Néanmoins, la solidarité ne se mesure pas en francs, en nombre de pas ou en calories. C’est un bien moral. Seul l’être humain – et pas la sphère numérique – peut lui attribuer une valeur et la défendre en la comprenant et en étant convaincu de sa raison d’être. L’avenir nous dira dans quelle mesure les hommes sont prêts à sacrifier la solidarité sur l’autel de la numérisation dans le domaine de l’assurance. Les résultats d’un récent sondage mené par l’institut Sotomo sont à cet égard ambigus : l’acceptation de primes liées au comportement augmente alors que la solidarité continue dans le même temps de jouir d’une forte adhésion dans la communauté des risques. La devise des personnes interrogées semble être « aussi bien l’un que l’autre ». Le grand défi consistera à concilier ce slogan avec les contraintes de la transition technologique.

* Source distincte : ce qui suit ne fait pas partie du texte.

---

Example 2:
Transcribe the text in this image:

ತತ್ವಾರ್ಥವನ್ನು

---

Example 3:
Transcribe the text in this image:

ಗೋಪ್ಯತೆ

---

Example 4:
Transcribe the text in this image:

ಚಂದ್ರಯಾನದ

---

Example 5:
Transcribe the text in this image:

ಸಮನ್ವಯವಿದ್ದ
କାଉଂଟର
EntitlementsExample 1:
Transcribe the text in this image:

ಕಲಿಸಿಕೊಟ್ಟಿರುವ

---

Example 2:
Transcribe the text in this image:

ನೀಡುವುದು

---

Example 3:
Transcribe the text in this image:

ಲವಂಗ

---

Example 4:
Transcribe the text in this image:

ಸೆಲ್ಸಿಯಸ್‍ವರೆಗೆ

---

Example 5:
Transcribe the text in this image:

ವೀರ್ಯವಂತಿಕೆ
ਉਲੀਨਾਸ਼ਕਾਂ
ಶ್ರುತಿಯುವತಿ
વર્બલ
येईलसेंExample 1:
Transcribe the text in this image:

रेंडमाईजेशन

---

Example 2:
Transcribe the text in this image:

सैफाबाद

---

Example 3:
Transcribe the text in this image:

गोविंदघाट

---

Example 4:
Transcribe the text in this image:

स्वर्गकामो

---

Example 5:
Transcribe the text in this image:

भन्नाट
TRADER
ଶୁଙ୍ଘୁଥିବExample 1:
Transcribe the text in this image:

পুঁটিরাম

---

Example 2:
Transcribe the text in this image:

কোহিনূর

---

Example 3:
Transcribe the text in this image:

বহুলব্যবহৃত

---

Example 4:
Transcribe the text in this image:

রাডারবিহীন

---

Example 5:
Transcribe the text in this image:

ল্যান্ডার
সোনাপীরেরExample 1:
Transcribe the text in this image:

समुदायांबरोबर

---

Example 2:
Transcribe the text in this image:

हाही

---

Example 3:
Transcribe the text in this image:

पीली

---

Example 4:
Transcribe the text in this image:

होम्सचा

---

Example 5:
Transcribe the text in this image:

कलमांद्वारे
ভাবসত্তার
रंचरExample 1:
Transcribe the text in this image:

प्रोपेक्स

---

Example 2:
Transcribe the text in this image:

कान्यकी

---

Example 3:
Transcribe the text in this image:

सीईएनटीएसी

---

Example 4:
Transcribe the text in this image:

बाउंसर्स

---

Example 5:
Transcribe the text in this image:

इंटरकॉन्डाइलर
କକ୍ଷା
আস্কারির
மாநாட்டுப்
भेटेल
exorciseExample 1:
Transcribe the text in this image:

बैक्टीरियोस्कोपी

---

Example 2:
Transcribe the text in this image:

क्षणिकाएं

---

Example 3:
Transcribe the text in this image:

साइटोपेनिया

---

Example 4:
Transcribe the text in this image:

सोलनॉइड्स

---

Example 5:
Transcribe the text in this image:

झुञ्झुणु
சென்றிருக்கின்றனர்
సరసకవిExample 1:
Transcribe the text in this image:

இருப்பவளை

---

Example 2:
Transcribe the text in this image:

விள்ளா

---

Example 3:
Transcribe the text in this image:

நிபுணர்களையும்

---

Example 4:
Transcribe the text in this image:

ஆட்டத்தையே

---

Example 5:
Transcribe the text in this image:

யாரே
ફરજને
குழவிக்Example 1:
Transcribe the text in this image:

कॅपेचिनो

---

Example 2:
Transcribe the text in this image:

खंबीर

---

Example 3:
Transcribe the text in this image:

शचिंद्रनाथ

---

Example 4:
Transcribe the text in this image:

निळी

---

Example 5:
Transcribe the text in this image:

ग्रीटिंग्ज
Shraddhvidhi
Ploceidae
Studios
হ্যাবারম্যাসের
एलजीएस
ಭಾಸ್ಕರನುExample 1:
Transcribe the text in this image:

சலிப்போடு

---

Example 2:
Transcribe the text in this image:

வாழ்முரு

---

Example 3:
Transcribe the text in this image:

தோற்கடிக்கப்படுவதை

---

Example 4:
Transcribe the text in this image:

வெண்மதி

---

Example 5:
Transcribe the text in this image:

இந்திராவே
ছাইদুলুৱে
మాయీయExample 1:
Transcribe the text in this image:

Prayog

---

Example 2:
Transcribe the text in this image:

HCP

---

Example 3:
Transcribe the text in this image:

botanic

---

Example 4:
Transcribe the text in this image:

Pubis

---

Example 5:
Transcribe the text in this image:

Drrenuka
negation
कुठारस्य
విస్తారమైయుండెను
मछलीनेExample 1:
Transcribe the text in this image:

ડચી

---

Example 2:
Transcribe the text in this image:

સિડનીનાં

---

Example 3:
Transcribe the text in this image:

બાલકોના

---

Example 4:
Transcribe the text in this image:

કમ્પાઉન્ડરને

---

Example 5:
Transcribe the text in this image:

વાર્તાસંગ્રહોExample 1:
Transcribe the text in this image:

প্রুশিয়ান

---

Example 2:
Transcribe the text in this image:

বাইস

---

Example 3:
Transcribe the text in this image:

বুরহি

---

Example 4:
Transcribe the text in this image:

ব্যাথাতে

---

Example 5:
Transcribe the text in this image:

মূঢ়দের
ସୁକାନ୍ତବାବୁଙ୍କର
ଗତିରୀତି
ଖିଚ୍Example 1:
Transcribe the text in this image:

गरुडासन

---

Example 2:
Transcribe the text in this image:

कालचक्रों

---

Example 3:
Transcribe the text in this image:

Le risque de l’institutionnalisation
Le principe de solidarité subit par ailleurs de fortes pressions venant d’un autre bord. La proximité, l’attachement et la volonté sont essentiels pour la solidarité et l’ennoblissent. Saint Paul le savait déjà : « Il y a plus de bonheur à donner qu’à recevoir ». La solidarité étatique institutionnalisée n’est pas volontaire et la proximité personnelle, tout comme le fait de se sentir concerné, n’est pas l’élément moteur de l’action collective. Mais la solidarité est prévisible, constante et sûre. Elle est en outre largement reconnue et jugée indispensable à l’équilibre social et à la cohésion du pays et de la société. Son évolution constante suit également cette logique. Dans la « vraie » vie, dont la politique fait partie, donner et recevoir satisfont souvent les deux parties, contrairement à ce qui est écrit dans la Bible.
Dans ce cadre, le risque existe que cette institutionnalisation de la solidarité (et de la redistribution) soit encore développée et vide ainsi le principe initial de son contenu. L’introduction de nouvelles formes de solidarités obligatoires (comme celle entre les pères et les non-parents, ou la rente-pont pour les chômeurs âgés adoptée par le Parlement suivant une ligne inadéquate) ne doit donc pas être jugée de manière critique dans une perspective uniquement financière. Pour les milieux politiques, la question de savoir comment stopper l’institutionnalisation de la solidarité se pose avec toujours plus d’acuité, dans le but de protéger l’essence de cette dernière de la dérive des autorités.
Proposition de citation: Helbling, Thomas (2020). La solidarité mise à l’épreuve. La Vie économique, 21. octobre.